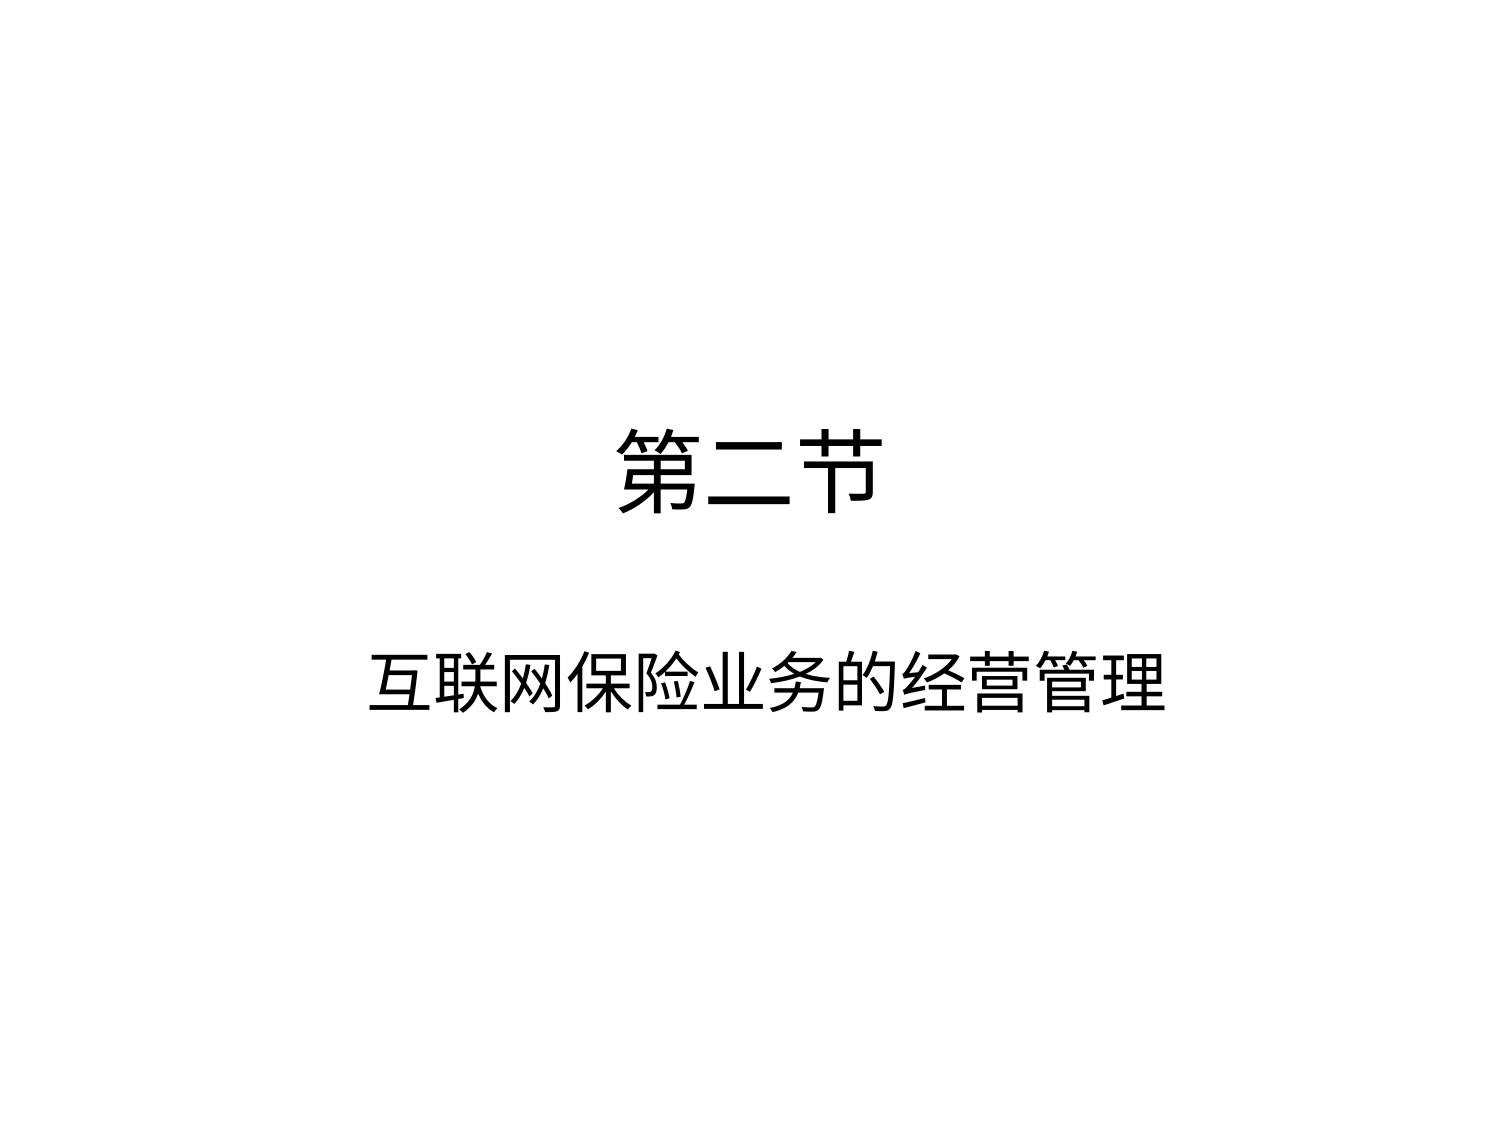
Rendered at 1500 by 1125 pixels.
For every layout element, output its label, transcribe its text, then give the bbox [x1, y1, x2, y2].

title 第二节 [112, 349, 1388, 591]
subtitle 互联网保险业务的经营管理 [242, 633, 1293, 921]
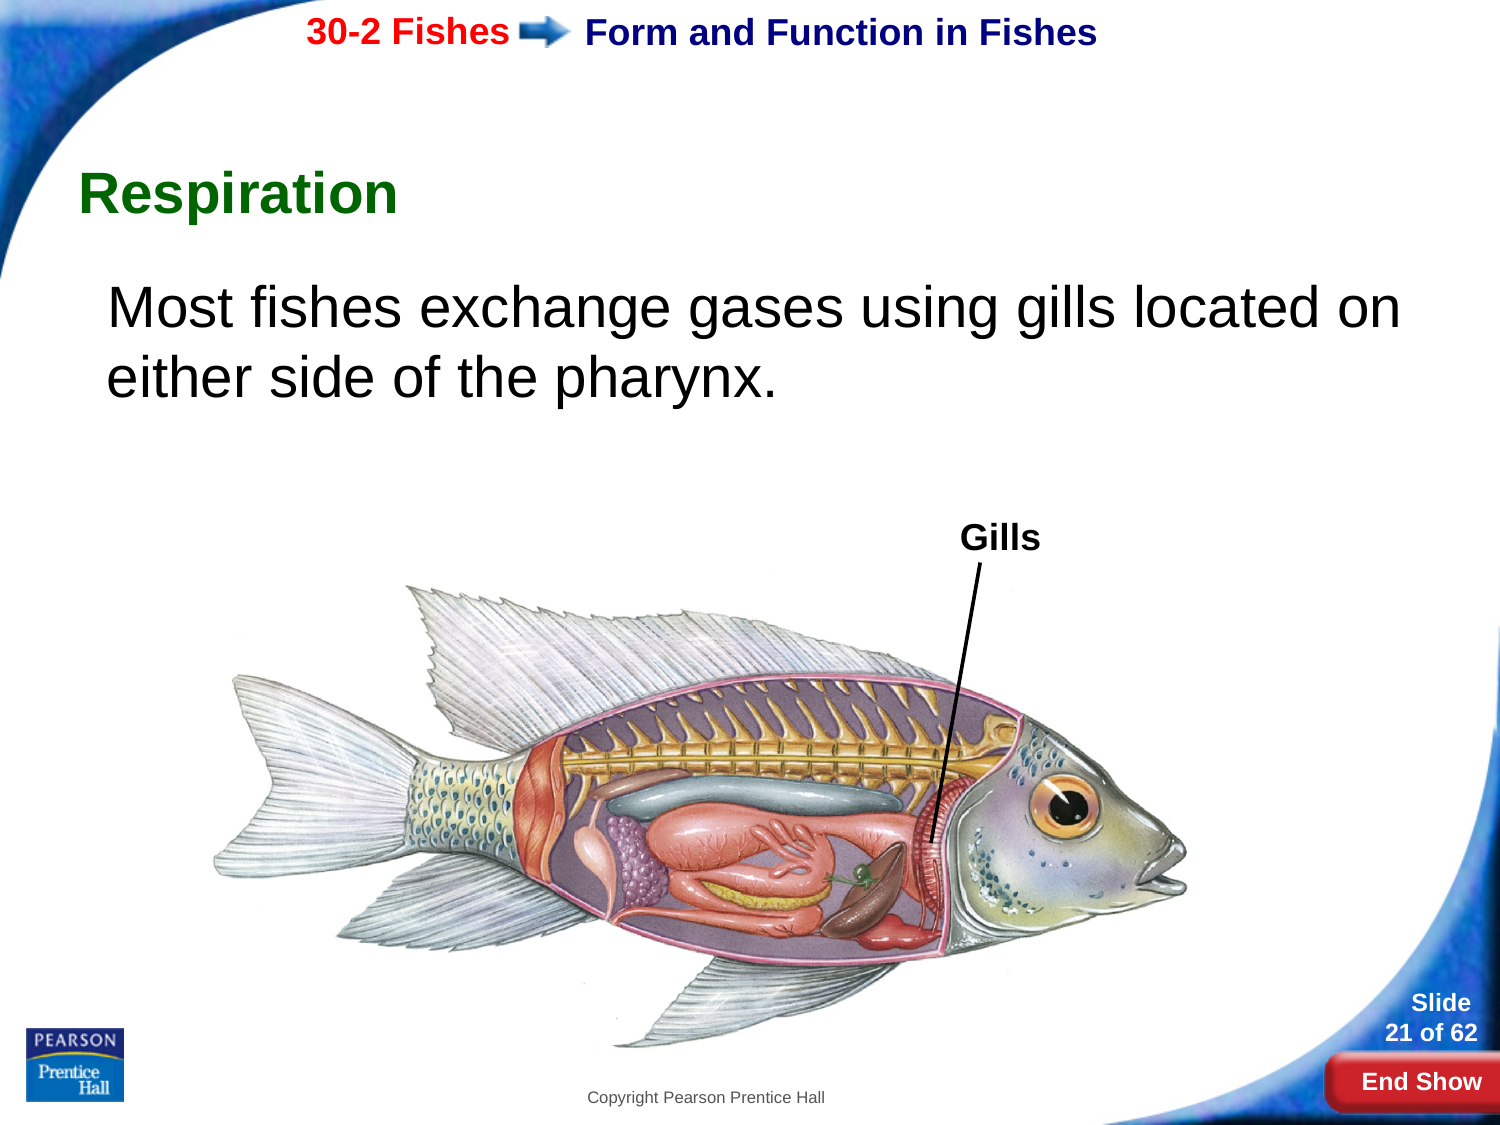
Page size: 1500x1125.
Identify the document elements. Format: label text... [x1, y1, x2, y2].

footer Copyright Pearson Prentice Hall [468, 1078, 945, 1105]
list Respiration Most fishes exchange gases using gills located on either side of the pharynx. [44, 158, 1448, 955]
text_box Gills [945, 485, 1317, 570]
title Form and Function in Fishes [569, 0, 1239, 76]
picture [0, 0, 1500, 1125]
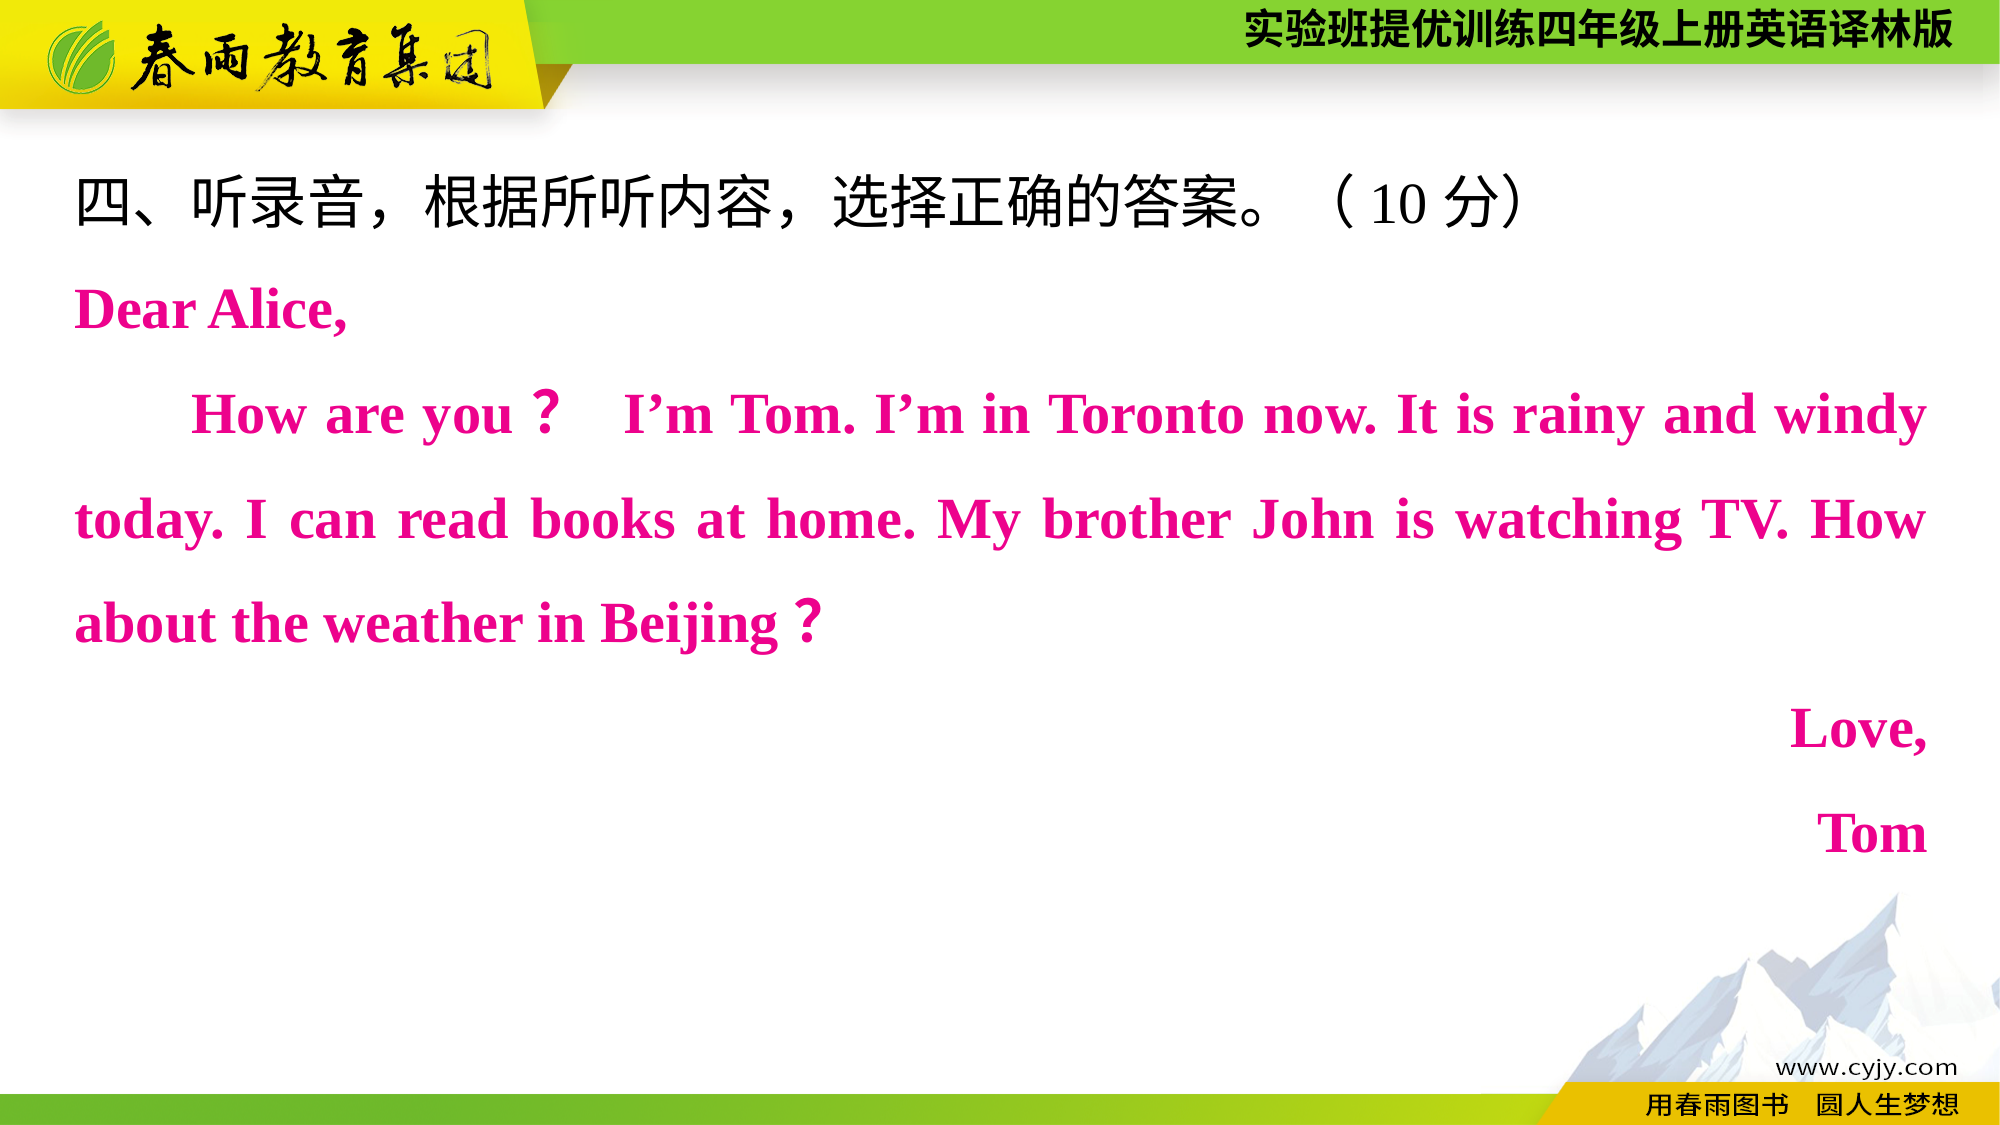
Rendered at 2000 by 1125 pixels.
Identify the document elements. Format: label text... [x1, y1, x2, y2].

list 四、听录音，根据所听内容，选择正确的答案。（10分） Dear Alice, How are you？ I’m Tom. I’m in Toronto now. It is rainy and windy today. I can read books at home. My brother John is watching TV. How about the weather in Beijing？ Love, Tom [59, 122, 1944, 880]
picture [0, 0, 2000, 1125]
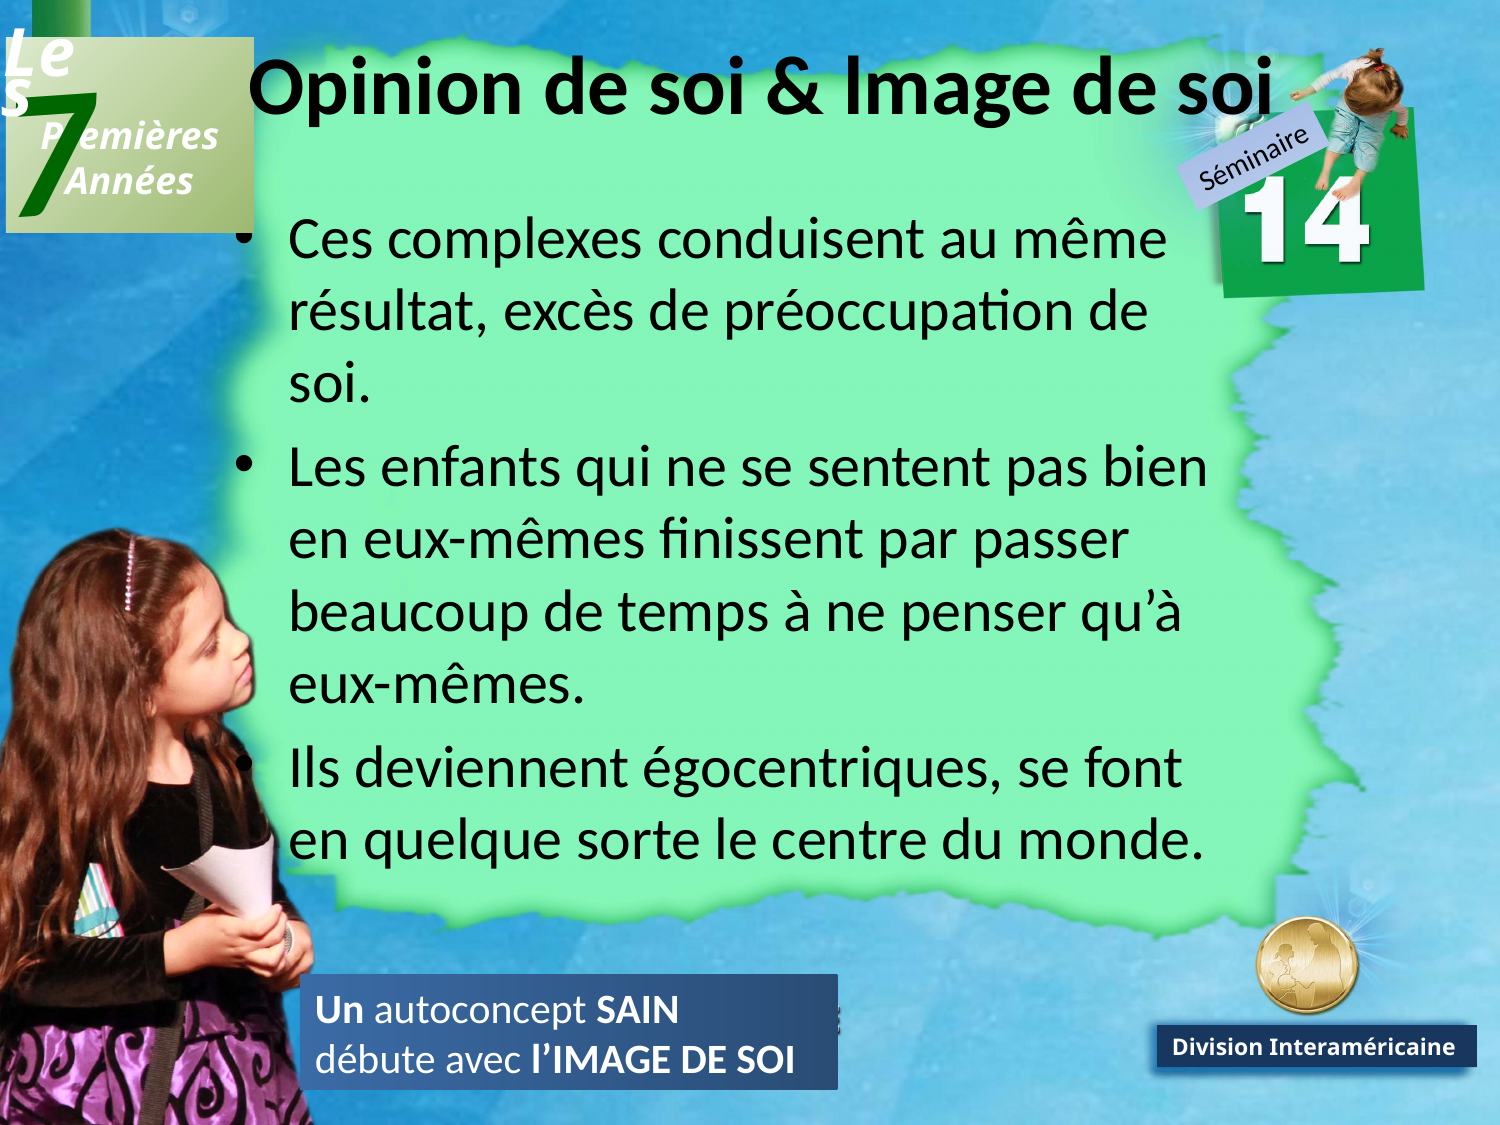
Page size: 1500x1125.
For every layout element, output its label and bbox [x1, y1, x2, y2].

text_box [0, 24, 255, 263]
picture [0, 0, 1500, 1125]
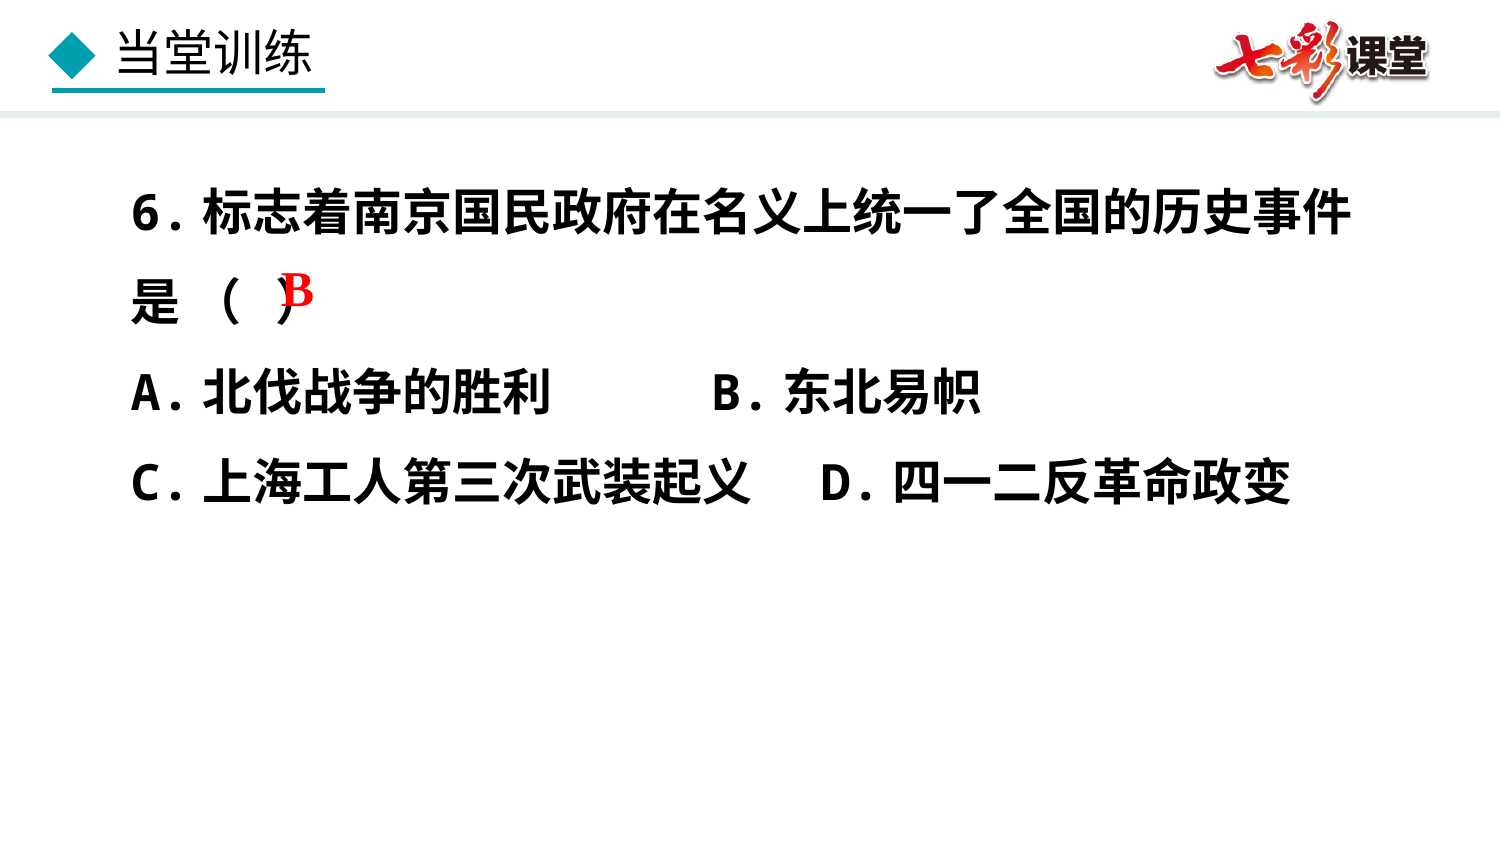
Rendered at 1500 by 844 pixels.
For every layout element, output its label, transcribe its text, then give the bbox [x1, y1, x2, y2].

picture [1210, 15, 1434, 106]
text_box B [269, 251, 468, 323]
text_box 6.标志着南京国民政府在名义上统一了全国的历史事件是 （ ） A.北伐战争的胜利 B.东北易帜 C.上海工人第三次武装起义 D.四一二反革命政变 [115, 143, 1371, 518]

****************

* **What the exercise asks**:
Pictures are to be left out, while the records are copied word for word.

* **Final answer**:
Rendered at 1500 by 1125 pixels.
For every layout element, output its label, transcribe its text, then give the bbox [x1, y1, x2, y2].

title 第二节 [112, 349, 1388, 591]
subtitle 互联网保险业务的经营管理 [242, 633, 1293, 921]
Page size: 1500x1125.
Identify the document elements. Format: label text... [x1, y1, x2, y2].

footer Copyright Pearson Prentice Hall [468, 1078, 945, 1105]
list Respiration Most fishes exchange gases using gills located on either side of the pharynx. [44, 158, 1448, 955]
text_box Gills [945, 485, 1317, 570]
title Form and Function in Fishes [569, 0, 1239, 76]
picture [0, 0, 1500, 1125]
Rendered at 2000 by 1125 pixels.
Identify the document elements. Format: label text... [x1, y1, x2, y2].

list 四、听录音，根据所听内容，选择正确的答案。（10分） Dear Alice, How are you？ I’m Tom. I’m in Toronto now. It is rainy and windy today. I can read books at home. My brother John is watching TV. How about the weather in Beijing？ Love, Tom [59, 122, 1944, 880]
picture [0, 0, 2000, 1125]
Page size: 1500x1125.
For every layout element, output its label and bbox [x1, y1, x2, y2].

text_box [0, 24, 255, 263]
picture [0, 0, 1500, 1125]
Rendered at 1500 by 844 pixels.
For every layout element, output its label, transcribe its text, then give the bbox [x1, y1, x2, y2].

picture [1210, 15, 1434, 106]
text_box B [269, 251, 468, 323]
text_box 6.标志着南京国民政府在名义上统一了全国的历史事件是 （ ） A.北伐战争的胜利 B.东北易帜 C.上海工人第三次武装起义 D.四一二反革命政变 [115, 143, 1371, 518]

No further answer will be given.